Я помню белые пятна мокрых простынь, развешенных в комнате, — они окружали меня плоскими, двухмерными призраками, наклоняясь к самому моему лицу, душили, холодные, скользкие. Помню, как поднимались у меня ноги — все выше и выше, как оставалась неподвижной голова, приклеенная к твердой, каменной подушке. Сквозь приторный запах лекарств, от которого начинала кружиться комната и вязкая тошнота подступала к самому горлу, сквозь мягкую мглу, окружавшую меня, проступала рука, клавшая мне на голову лед в резиновом влажном мешке.
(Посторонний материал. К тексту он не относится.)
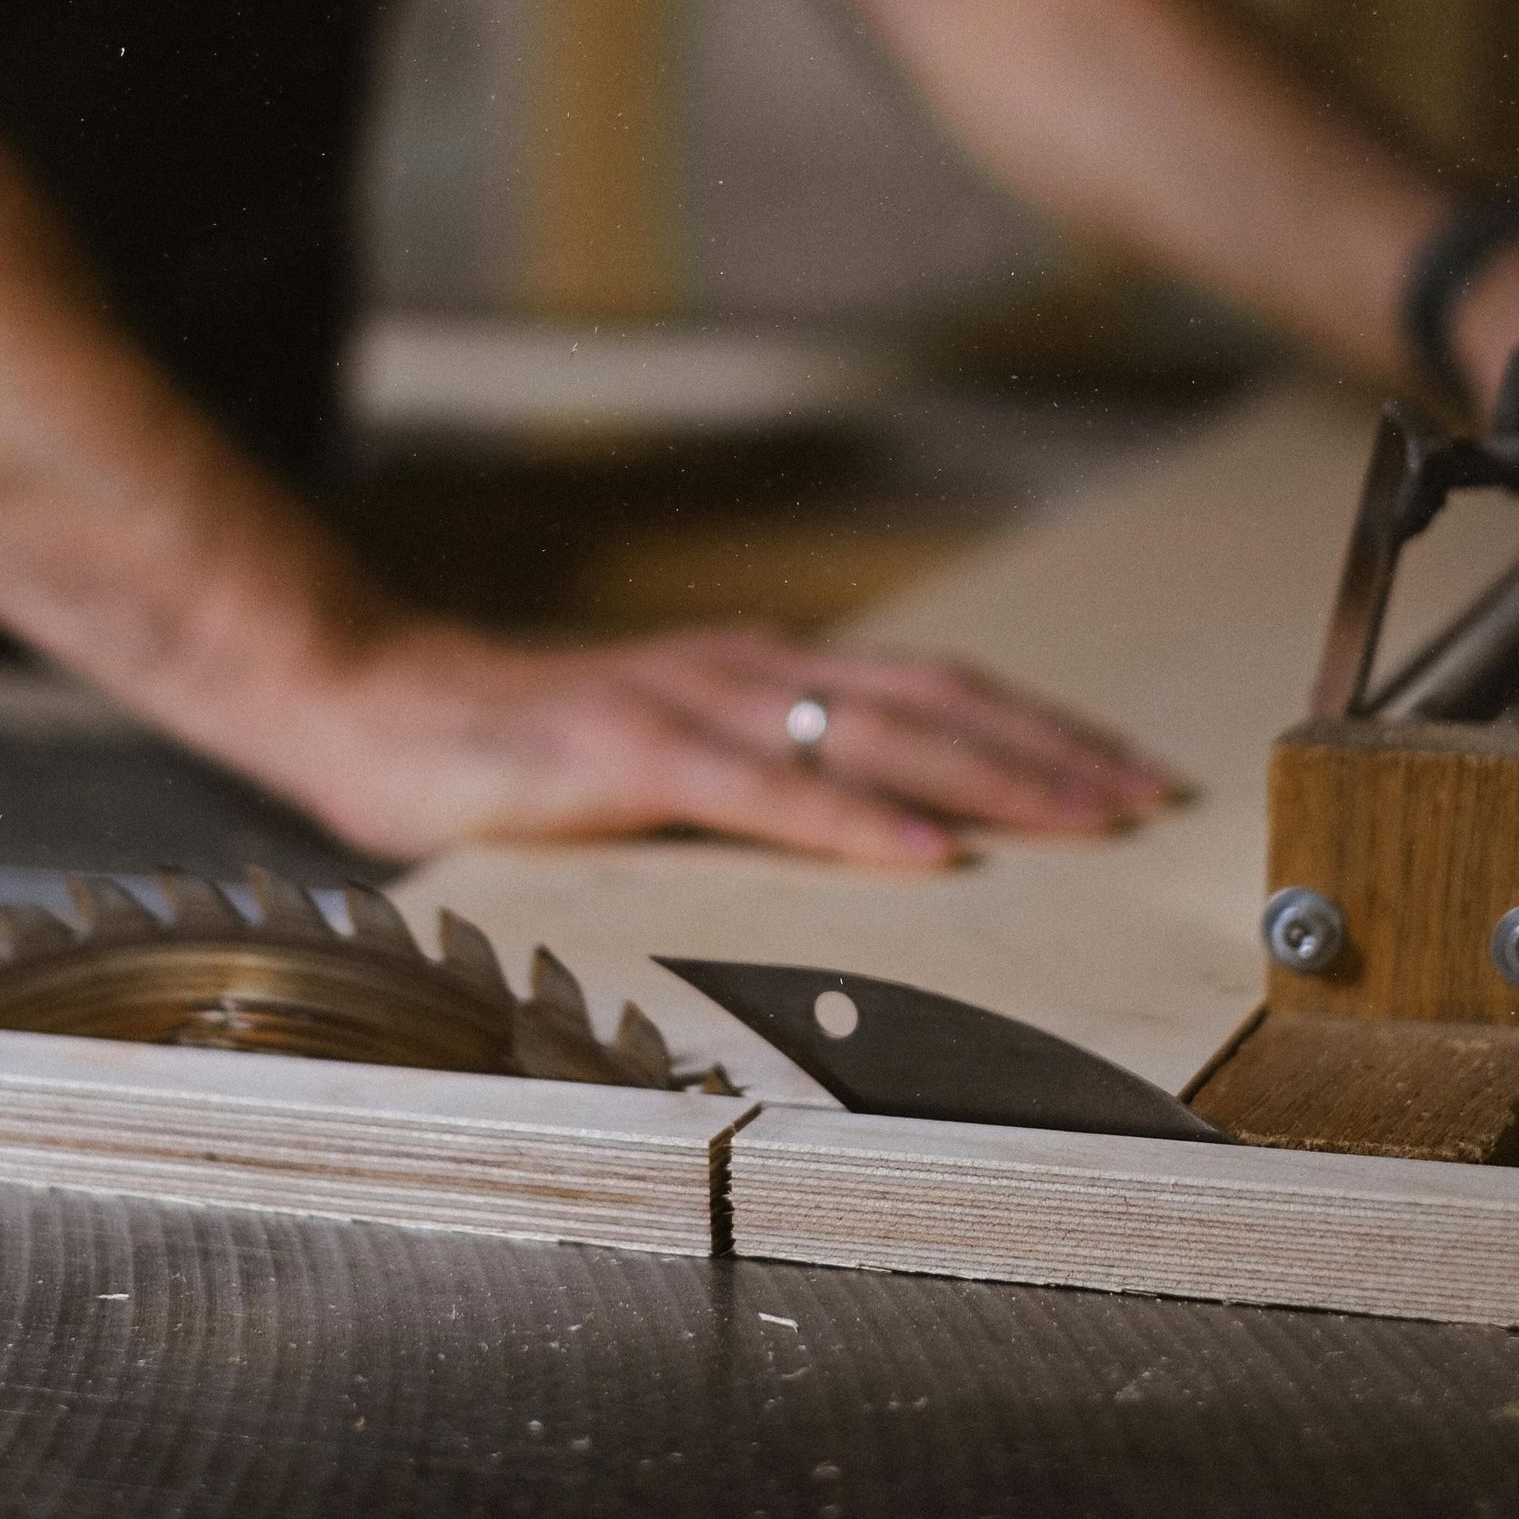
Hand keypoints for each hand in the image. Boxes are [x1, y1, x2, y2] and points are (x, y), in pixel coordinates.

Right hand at [263, 624, 1181, 870]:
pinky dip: (854, 817)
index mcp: (759, 672)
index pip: (928, 692)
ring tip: (1080, 817)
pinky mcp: (629, 752)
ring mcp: (690, 702)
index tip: (1126, 774)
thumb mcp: (663, 759)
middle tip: (1146, 796)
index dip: (1034, 729)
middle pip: (931, 702)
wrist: (371, 703)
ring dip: (990, 776)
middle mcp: (745, 669)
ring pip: (872, 732)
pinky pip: (764, 787)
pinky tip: (925, 850)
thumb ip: (755, 778)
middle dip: (1049, 751)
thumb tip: (868, 831)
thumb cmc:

Днем я видел торчавшие в окне чопорные и строгие вершины сосен. Они иногда приходили ко мне на свиданье, их колючие пальцы щекотали меня, я начинал смеяться внутренним смехом, переходившим в приступы кашля. Кровавая мокрота пачкала подушку, прилипала к лицу, оставляя на щеках противную, ничем не смываемую корку. После таких приступов я проваливался в небытие — черная вода с коротким всплеском смыкалась над головой, мне становилось тяжело дышать, все исчезало. Медленно я высвобождался из пеленок мрака: первым просыпался слух — я еще ничего не видел вокруг, но сознание уже улавливало странные, необъяснимые шорохи, наполняющие комнату, шум ветра, запутавшегося в ветках деревьев, приглушенные голоса Екатерины Александровны, Ларисы, Игоря, — слова катились, ползли по полу, непонятные, лишенные всякого смысла. Наконец сквозь полузакрытые веки начинал пробиваться свет — острые лучи стеариновой свечки, окруженные радугой, повисшей на ресницах, еще сильнее болела голова и отчетливее не хватало дыхания.